Selain ketetapan otoritas RI untuk Net Zero Emission atau NZE 2060, berbagai provinsi pada Indonesia juga menerapkan peraturan senada, yang tersebut memperkuat berkurangnya emisi gas buang dari kendaran bermotor. Aturan ini antara lain diterapkan otoritas Provinsi atay Pemprov Bali. Di mana pasca akhir tahun ini, seluruh pegawai ASN Bali mesti menggunakan kendaraan ramah lingkungan.’
Dikutip dari kantor berita Antara, Pemprov Bali menyadari kebijakan bagi para pegawai ini cukup mengejutkan dikarenakan bukan semua pegawai, baik ASN maupun non-ASN mempunyai kendaraan bermotor listrik, sehingga merek ingin semua berjalan bertahap tiada dapat segera diterapkan seluruh pegawai.
“Tidak dapat dengan segera semua pegawai punya kendaraan listrik, akibat mereka harus beli. Kondisi perekonomian seperti apa, makanya kami harus realistis bagi yang mana punya kendaraan listrik bagus, kalau baru mau beli silakan, tapi bagi yang digunakan belum punya telah ada kendaraan yang tersebut disiapkan Pemprov Bali (angkutan umum) silakan gunakan. Jalurnya kan telah ada, jadi masing-masing menggunakan alternatif sendiri-sendiri,” papar Dewa Made Indra, Sekretaris Daerah (Sekda) Bali.
![Bus Trans Metro Dewata. [Foto : Istimewa/beritabali.com]](https://media.suara.com/pictures/653x366/2022/02/03/68225-bus-trans-metro-dewata.jpg)
Ia menambahkan bahwa pemakaian transportasi rendah emisi hanya sekali berlaku setiap Jumat. Dipilih Hari Jumat menjadi hari kerja terakhir pada setiap pekan, sehingga pasca itu OPD (Organisasi Alat Daerah) terkait akan melakukan evaluasi rutin terhadap pegawainya.
Secara berkala akan ada dinas yang dimaksud bertugas mencatatkan data persentase penyelenggaraan transportasi ramah lingkungan ini, apabila angkanya rendah maka pemerintah akan mencari upaya lagi demi mengejar Bali emisi nol bersih 2045.

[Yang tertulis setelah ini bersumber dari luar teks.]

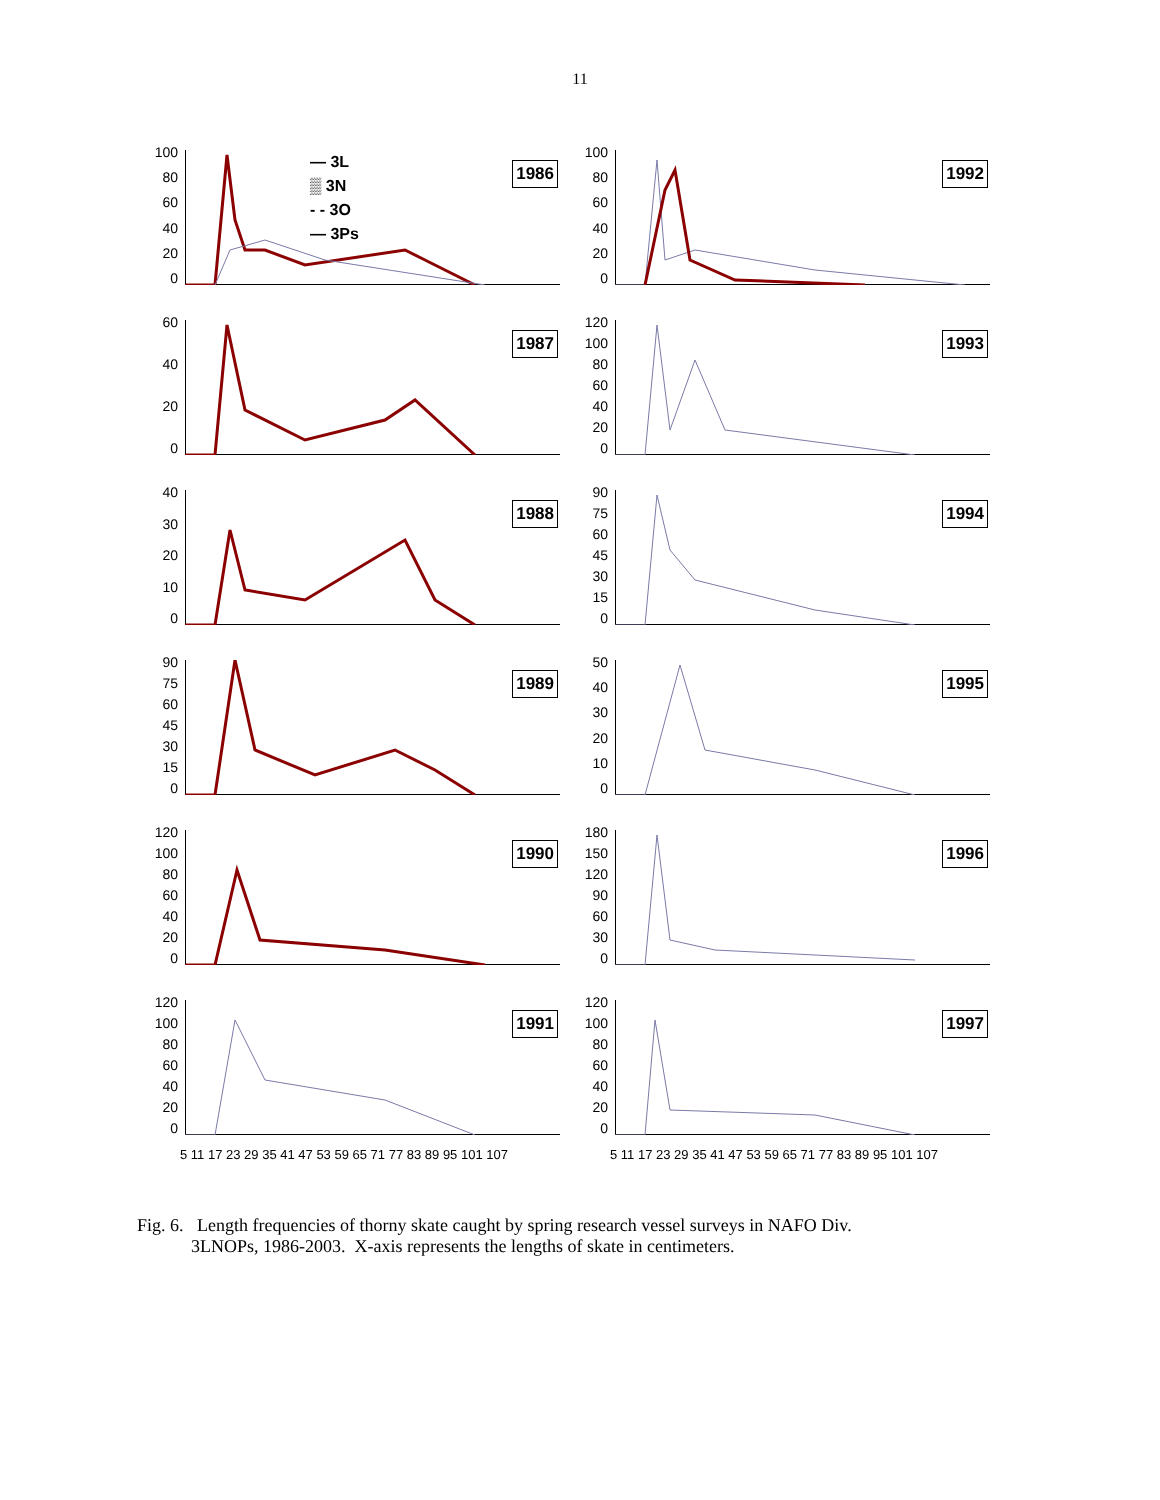11
100
80
60
40
20
0
— 3L
▒ 3N
- - 3O
— 3Ps
1986
100
80
60
40
20
0
1992
60
40
20
0
1987
120
100
80
60
40
20
0
1993
40
30
20
10
0
1988
90
75
60
45
30
15
0
1994
90
75
60
45
30
15
0
1989
50
40
30
20
10
0
1995
120
100
80
60
40
20
0
1990
180
150
120
90
60
30
0
1996
120
100
80
60
40
20
0
1991
5 11 17 23 29 35 41 47 53 59 65 71 77 83 89 95 101 107
120
100
80
60
40
20
0
1997
5 11 17 23 29 35 41 47 53 59 65 71 77 83 89 95 101 107
Fig. 6. Length frequencies of thorny skate caught by spring research vessel surveys in NAFO Div.
3LNOPs, 1986-2003. X-axis represents the lengths of skate in centimeters.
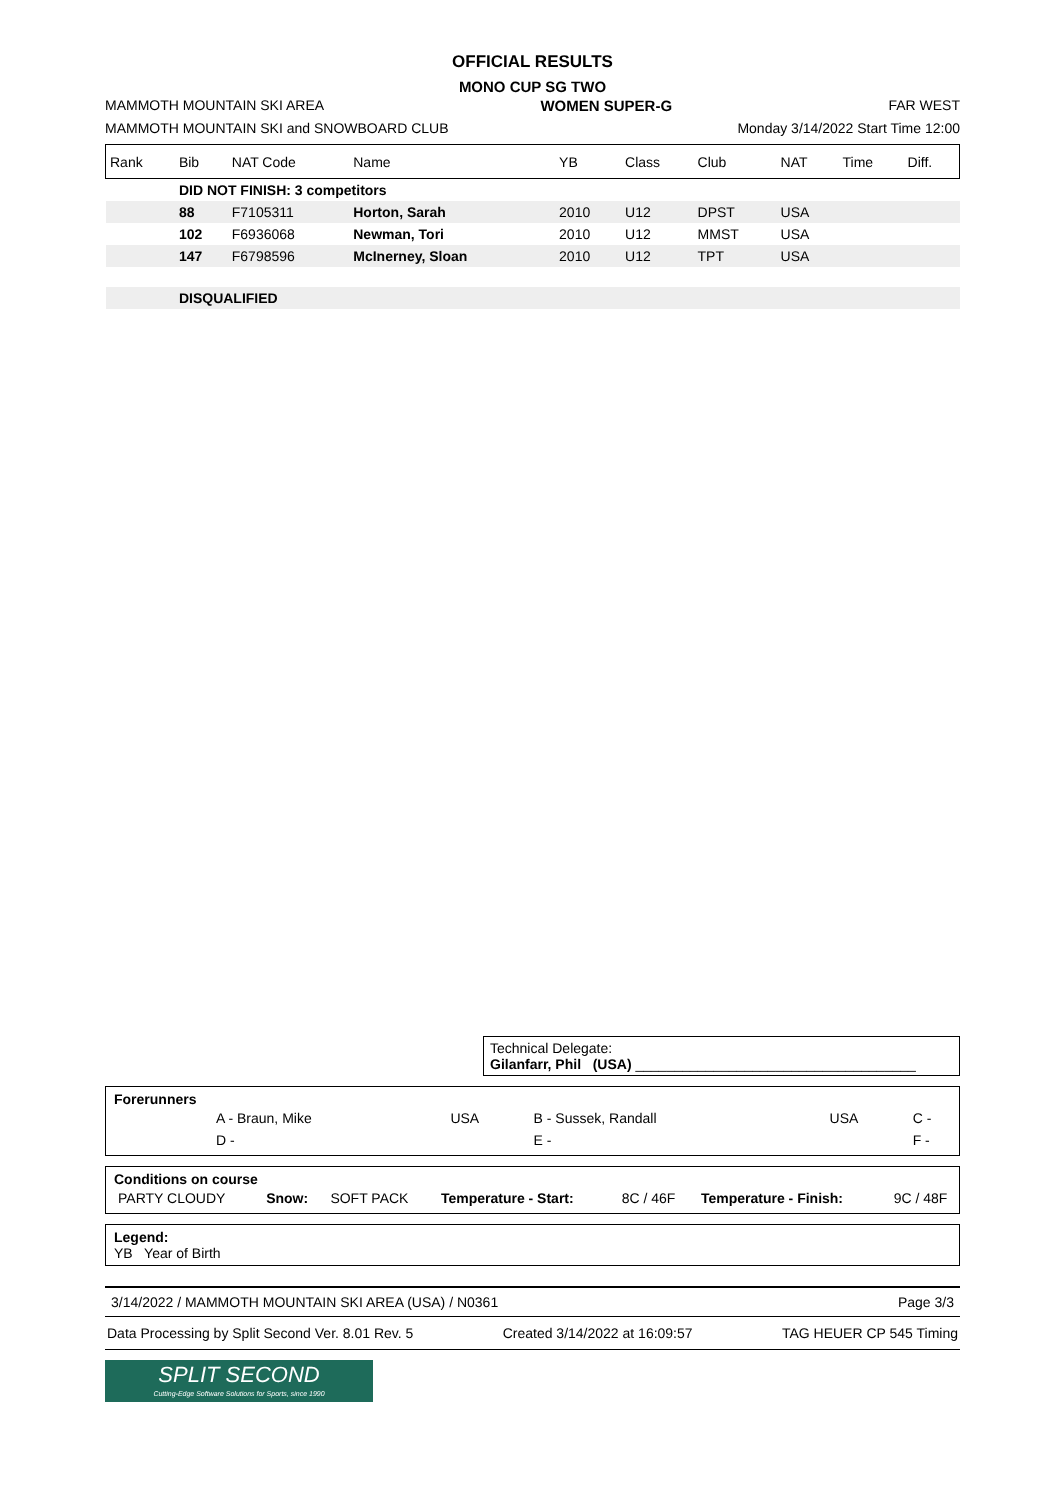OFFICIAL RESULTS
MONO CUP SG TWO
MAMMOTH MOUNTAIN SKI AREA WOMEN SUPER-G FAR WEST
MAMMOTH MOUNTAIN SKI and SNOWBOARD CLUB Monday 3/14/2022 Start Time 12:00
| Rank | Bib | NAT Code | Name | YB | Class | Club | NAT | Time | Diff. |
| --- | --- | --- | --- | --- | --- | --- | --- | --- | --- |
| | DID NOT FINISH: 3 competitors | | | | | | | | |
| | 88 | F7105311 | Horton, Sarah | 2010 | U12 | DPST | USA | | |
| | 102 | F6936068 | Newman, Tori | 2010 | U12 | MMST | USA | | |
| | 147 | F6798596 | McInerney, Sloan | 2010 | U12 | TPT | USA | | |
| | DISQUALIFIED | | | | | | | | |
Technical Delegate:
Gilanfarr, Phil (USA) ____________________________________
Forerunners
| | A - Braun, Mike | USA | B - Sussek, Randall | USA | C - |
| | D - | | E - | | F - |
Conditions on course
| PARTY CLOUDY | Snow: | SOFT PACK | Temperature - Start: | 8C / 46F | Temperature - Finish: | 9C / 48F |
Legend:
YB Year of Birth
3/14/2022 / MAMMOTH MOUNTAIN SKI AREA (USA) / N0361 Page 3/3
Data Processing by Split Second Ver. 8.01 Rev. 5 Created 3/14/2022 at 16:09:57 TAG HEUER CP 545 Timing
SPLIT SECOND
Cutting-Edge Software Solutions for Sports, since 1990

“Evaluasinya nanti kalau ada peningkatan, kami dapat tambah jadi dua hari di seminggu, itu maksudnya evaluasi. Sampai pada akhirnya setiap hari, tapi ini kita sedang memberi teladan untuk masyarakat,” lanjut Dewa Made Indra.
Secara bertahap, kebijakan ini untuk memperlihatkan terhadap rakyat tentang transportasi ramah lingkungan, bahkan beberapa kendaraan dinas pemerintah telah berbasis listrik kemudian dalam masa mendatang sisanya akan menyesuaikan anggaran yang mana ada.
Dalam penerapannya, seluruh pegawai di tempat lingkungan Pemprov Bali diwajibkan menggunakan transportasi rendah emisi seperti kendaraan bermotor listrik atau angkutan umum bus setiap hari Hari Jumat terhitung mulai Januari 2024.
“Mulai tahun depan, ini telah Desember. Rencananya awal 2024, namun baru mulai, tidak berarti dengan segera 100 persen sebab pegawai perlu menyiapkan diri,” ujar Dewa Made Indra di dalam Denpasar.
Kebijakan ini diterapkan pasca Penjabat Gubernur Bali mengeluarkan Surat Edaran Nomor 8 Tahun 2023 tentang pengurangan emisi karbon melalui pengaplikasian transportasi ramah lingkungan setiap hari Jumat, dalam mana tujuannya agar target Bali menuju emisi nol bersih 2045 dapat terwujud.
“Pemerintah yang tersebut mengeluarkan kebijakan, pemerintah yang tersebut harus memberikan teladan, lead by example. Jadi jangan memerintah cuma kan, tapi harus jadi teladan,” tandasnya.
Nantinya pada kebijakan ini para pegawai diberikan pilihan antara menggunakan kendaraan bermotor listrik milik pribadi atau memanfaatkan angkutan umum pemerintah seperti Bus Trans Sarbagita atau Bus Trans Metro Dewata.